Dataset items:
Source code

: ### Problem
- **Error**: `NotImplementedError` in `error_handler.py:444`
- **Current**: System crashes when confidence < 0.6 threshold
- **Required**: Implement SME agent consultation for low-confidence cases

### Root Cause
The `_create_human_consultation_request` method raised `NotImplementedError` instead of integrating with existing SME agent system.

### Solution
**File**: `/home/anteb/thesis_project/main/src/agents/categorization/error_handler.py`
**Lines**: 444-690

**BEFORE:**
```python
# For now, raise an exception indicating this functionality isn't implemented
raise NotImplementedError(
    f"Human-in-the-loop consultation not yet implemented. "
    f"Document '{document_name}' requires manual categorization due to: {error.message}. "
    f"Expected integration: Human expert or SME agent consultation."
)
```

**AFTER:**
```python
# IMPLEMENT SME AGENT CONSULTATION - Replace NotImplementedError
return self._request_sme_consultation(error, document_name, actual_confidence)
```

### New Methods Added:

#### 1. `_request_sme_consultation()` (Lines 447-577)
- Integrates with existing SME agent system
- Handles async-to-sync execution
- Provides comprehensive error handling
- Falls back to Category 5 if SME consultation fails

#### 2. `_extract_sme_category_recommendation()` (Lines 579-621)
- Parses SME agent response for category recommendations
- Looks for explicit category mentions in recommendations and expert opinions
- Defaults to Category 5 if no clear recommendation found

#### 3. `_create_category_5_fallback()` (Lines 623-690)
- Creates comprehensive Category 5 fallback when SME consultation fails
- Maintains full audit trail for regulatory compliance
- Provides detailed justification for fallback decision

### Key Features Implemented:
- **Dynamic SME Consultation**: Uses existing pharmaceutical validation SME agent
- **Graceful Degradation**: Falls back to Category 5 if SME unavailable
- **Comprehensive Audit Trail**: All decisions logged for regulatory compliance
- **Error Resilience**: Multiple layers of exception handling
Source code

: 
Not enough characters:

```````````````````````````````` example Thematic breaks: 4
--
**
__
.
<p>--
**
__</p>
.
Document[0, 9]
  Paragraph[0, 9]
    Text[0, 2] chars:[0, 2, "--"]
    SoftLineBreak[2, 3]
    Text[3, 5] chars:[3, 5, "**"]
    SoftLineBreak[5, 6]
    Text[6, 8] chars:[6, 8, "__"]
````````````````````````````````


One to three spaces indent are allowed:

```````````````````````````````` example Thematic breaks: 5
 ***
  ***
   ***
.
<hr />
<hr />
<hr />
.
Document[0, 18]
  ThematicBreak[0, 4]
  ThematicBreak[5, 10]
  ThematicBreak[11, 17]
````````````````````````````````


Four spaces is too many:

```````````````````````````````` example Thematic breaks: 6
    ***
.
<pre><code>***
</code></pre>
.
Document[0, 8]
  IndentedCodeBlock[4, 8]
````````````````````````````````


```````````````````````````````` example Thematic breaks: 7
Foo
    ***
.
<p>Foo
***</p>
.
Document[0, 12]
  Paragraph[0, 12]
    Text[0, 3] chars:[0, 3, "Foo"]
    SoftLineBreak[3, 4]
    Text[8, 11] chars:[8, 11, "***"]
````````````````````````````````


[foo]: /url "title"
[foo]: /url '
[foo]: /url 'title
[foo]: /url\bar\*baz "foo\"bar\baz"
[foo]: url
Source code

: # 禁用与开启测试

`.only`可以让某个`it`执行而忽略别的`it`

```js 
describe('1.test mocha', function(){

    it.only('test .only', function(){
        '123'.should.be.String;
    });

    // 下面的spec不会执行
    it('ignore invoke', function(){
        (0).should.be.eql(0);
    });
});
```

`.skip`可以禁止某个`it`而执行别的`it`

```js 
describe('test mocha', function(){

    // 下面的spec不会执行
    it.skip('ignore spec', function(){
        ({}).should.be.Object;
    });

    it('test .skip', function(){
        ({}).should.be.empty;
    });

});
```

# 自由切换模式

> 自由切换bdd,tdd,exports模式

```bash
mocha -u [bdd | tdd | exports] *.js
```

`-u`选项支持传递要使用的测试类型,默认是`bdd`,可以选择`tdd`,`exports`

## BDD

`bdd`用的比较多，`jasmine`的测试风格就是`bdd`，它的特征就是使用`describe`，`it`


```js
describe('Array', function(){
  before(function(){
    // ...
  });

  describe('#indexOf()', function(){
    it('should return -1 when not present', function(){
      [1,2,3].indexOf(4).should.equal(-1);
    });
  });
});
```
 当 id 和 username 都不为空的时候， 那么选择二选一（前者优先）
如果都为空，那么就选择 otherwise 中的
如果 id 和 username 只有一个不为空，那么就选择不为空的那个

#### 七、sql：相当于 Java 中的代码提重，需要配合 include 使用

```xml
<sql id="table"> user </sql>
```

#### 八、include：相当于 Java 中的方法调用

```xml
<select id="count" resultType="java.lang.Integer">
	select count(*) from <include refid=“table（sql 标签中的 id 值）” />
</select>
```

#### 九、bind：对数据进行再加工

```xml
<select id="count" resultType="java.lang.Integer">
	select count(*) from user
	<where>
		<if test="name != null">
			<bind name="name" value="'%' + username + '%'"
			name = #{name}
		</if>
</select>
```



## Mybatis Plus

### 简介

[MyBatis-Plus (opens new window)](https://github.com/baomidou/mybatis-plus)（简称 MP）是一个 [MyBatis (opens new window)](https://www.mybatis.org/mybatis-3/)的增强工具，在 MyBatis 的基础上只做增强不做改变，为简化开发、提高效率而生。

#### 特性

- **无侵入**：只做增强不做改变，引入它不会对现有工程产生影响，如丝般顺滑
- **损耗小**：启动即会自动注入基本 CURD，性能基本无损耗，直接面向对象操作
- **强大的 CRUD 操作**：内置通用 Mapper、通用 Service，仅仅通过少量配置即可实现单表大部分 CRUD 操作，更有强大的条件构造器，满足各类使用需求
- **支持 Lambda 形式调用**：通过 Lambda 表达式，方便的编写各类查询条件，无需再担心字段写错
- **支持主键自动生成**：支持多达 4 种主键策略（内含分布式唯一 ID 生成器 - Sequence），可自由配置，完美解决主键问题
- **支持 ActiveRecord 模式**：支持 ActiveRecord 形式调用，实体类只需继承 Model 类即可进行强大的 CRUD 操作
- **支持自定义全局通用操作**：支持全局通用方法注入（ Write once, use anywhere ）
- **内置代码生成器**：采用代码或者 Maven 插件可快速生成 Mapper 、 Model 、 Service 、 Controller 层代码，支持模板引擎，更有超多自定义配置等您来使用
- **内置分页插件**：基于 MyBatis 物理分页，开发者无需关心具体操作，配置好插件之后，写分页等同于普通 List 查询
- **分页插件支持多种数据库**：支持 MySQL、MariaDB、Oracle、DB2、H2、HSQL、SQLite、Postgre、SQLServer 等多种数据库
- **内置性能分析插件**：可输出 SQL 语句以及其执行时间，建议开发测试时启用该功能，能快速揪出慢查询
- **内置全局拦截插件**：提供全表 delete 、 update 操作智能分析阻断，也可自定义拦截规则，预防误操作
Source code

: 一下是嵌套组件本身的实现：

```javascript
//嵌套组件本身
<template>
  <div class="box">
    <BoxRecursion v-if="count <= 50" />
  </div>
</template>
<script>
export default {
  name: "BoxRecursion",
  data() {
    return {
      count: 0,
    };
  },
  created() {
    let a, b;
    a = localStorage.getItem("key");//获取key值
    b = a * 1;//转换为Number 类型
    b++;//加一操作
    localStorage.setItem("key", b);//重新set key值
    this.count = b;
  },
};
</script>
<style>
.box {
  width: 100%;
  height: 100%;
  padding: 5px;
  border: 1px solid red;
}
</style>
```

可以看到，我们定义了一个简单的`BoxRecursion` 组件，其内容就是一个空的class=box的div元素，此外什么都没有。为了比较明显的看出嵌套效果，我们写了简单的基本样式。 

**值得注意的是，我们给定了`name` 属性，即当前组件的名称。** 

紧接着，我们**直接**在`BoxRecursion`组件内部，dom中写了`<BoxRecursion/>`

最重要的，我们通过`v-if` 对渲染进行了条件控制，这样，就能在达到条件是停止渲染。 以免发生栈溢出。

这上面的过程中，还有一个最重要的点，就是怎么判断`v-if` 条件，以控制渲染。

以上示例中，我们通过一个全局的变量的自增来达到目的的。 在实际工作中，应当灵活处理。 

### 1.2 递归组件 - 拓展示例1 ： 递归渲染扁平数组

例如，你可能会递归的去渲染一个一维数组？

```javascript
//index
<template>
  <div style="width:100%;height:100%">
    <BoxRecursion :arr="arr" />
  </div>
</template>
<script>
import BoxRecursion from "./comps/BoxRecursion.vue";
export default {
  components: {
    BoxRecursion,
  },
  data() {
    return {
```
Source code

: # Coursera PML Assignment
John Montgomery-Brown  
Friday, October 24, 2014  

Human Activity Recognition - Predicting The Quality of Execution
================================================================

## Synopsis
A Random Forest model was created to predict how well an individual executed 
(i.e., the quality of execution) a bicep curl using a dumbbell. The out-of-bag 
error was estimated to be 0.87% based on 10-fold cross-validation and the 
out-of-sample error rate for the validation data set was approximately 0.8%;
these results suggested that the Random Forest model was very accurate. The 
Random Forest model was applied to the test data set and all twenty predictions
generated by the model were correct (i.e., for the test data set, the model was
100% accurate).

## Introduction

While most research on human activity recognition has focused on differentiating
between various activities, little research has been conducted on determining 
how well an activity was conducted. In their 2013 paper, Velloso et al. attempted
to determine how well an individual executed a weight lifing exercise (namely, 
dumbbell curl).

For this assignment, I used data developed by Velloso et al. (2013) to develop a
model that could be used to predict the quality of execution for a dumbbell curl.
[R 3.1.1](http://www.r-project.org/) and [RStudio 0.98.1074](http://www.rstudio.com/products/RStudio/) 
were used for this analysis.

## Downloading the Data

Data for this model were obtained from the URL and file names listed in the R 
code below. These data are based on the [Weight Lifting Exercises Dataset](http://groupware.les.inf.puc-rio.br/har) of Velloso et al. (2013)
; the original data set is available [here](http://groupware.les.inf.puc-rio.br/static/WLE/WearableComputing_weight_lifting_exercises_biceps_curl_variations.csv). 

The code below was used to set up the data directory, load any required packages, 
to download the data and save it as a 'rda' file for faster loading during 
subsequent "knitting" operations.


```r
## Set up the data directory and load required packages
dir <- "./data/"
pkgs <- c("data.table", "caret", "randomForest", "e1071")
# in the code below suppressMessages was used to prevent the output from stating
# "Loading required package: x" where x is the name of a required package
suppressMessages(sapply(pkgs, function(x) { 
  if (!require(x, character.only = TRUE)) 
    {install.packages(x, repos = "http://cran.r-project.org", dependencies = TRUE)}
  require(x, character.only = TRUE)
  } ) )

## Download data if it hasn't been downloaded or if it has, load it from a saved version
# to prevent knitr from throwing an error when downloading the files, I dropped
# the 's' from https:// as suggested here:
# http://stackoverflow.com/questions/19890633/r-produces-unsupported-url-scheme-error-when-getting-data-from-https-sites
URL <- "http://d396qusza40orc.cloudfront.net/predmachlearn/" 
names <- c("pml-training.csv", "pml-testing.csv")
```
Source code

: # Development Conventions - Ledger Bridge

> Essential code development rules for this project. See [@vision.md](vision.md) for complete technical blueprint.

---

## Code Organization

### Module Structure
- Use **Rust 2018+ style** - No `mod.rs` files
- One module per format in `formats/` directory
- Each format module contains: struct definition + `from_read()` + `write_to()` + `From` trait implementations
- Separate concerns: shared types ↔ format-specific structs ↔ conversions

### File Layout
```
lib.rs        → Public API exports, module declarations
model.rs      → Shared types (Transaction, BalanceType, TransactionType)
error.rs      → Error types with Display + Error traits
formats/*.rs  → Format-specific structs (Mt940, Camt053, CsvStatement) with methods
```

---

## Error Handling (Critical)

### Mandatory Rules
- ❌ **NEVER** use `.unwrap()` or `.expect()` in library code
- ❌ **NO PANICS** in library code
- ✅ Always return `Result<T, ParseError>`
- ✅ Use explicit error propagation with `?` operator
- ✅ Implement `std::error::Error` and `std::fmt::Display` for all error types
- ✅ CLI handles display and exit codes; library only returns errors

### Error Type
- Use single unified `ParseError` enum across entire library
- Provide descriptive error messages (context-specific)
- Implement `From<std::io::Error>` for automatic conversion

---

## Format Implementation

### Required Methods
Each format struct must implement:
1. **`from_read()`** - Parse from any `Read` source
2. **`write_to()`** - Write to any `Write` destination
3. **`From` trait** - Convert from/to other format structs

◆ **Problem description**: Please retype the data exactly as it stands, from its first line down to the line that contains "### Root Cause", then stop.

◆ **Exercise output**:
Source code

: ### Problem
- **Error**: `NotImplementedError` in `error_handler.py:444`
- **Current**: System crashes when confidence < 0.6 threshold
- **Required**: Implement SME agent consultation for low-confidence cases

### Root Cause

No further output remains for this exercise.